We start with the idea of developing a “N-of-1” online ensemble machine learning algorithm in Chapter 1, denoted Personalized Online Super Learner. In particular, Chapter 1 studies an Online Super Learner which learns relevant parts of the likelihood while taking into account the amount of data collected (including dynamic enrollment), stationarity of the time-series, and the mutual characteristics/network of a group of trajectories. Further exploring the “N-of-1” paradigm, we propose a causal approach which assigns treatment conditional on the current context of the patient in Chapters 2 and 3, defined as the conditional (or context-specific) causal effects. Let Y (t) denote the outcome, and Co(t) a fixed dimensional context at time t. A “N-of-1” statistical approach answers the following question: “Averaged over times t, given Co(t), what is the distribution of Y (t+s) had we intervened on treatment nodes between t and t + s, s > 0, on sample i?”. In Chapter 2, we propose a time-varying effect of interventions on multiple repeated nodes via context-specific average treatment effect in observation settings, and study the theoretical properties of the proposed estimator. In Chapter 3, we propose a method that learns an optimal treatment allocation for a single individual, adapting the randomization mechanism for future time-point experiments. We demonstrate that one can learn the optimal context defined rule based on a single sample, and thereby adjust the design at any point t with valid inference for the mean target parameter.

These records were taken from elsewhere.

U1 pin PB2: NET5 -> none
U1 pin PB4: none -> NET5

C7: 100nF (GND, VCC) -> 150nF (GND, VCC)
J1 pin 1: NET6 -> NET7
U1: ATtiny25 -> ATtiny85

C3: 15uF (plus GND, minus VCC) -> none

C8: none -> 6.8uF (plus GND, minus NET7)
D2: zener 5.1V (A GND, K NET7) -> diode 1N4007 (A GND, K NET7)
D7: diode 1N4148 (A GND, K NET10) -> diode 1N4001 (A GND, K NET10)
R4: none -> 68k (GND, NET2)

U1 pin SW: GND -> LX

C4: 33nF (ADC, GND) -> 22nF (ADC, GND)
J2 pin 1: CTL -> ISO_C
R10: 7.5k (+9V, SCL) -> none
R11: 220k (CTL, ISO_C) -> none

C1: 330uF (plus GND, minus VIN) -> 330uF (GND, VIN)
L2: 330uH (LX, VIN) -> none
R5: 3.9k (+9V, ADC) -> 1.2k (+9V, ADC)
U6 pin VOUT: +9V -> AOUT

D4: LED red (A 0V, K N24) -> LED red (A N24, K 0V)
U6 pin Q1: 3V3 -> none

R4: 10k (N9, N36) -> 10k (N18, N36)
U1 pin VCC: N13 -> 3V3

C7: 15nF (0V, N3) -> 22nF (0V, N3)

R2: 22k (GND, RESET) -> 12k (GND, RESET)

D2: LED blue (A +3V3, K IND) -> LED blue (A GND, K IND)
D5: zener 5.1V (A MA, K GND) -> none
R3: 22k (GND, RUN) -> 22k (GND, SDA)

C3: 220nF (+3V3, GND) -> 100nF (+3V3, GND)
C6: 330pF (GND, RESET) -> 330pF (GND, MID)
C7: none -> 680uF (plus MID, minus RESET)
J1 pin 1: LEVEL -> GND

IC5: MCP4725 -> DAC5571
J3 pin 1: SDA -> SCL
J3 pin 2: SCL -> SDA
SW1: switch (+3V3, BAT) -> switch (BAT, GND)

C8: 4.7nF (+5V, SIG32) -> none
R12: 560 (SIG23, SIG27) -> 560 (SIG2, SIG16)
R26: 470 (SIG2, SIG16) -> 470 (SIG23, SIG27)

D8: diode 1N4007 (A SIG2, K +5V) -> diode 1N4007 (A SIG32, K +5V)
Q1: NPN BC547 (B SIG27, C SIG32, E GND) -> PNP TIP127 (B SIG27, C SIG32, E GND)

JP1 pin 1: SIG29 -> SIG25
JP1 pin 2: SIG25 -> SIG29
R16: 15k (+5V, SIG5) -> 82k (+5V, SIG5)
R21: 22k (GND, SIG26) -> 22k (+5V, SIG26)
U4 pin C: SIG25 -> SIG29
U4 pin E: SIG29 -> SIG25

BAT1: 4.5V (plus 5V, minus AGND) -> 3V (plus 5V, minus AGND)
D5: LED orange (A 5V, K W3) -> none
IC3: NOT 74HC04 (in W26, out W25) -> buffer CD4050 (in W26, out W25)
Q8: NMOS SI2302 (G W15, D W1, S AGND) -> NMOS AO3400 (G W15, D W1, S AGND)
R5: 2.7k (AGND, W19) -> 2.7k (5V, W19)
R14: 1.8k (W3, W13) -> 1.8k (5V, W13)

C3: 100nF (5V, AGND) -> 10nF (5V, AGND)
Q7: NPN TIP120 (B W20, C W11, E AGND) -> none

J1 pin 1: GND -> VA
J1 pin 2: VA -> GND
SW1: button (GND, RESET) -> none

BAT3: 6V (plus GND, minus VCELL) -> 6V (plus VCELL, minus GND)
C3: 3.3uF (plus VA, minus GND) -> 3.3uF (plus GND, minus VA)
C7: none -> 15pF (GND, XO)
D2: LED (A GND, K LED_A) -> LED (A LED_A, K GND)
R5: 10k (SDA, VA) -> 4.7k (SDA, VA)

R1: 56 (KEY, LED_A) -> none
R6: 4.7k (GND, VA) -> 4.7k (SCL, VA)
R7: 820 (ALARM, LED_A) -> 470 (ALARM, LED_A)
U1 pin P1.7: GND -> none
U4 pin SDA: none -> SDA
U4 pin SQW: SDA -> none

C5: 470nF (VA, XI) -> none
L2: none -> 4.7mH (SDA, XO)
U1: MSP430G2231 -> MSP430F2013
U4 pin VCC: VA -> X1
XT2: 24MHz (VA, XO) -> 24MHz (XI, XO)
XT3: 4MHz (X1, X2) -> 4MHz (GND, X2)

The high intensity exposure adaptation available in time-series data proves tremendous potential for infectious disease surveillance and control. For instance, due to the highly dynamic nature of most epidemic diseases, surveillance methods must adapt quickly in order to target individuals at the highest risk of infection. Instead of only considering dependence through time, sequential decision-making for infectious disease must account for the overall status of the epidemic in the population, including multiple trajectories with possible network dependence. In Chapter 4, we describe an adaptive surveillance design which optimizes testing allocation among a class of testing schemes based on the current status of the epidemic. While Chapter 4 focuses on adaptive monitoring for a closed community, the statistical problem is addressed within a model for the data-generating distribution that is completely nonparametric. As such, it represents a first step towards an important goal of developing adaptive sequential design for infectious disease surveillance in the general population underno assumptions on the dependence structure.
Finally, in order to develop data-driven, effective sequential interventions, it is crucial to learn new policies (series of treatment decisions) using existing data, and understand their long-term efficacy. In Chapter 5, we propose and analyze a novel double robust estimator for the “off-policy” evaluation problem in reinforcement learning. We show empirically that our estimator uniformly wins over existing off-policy evaluation methods, and characterize the asymptotic distribution and rate of convergence for the proposed estimator.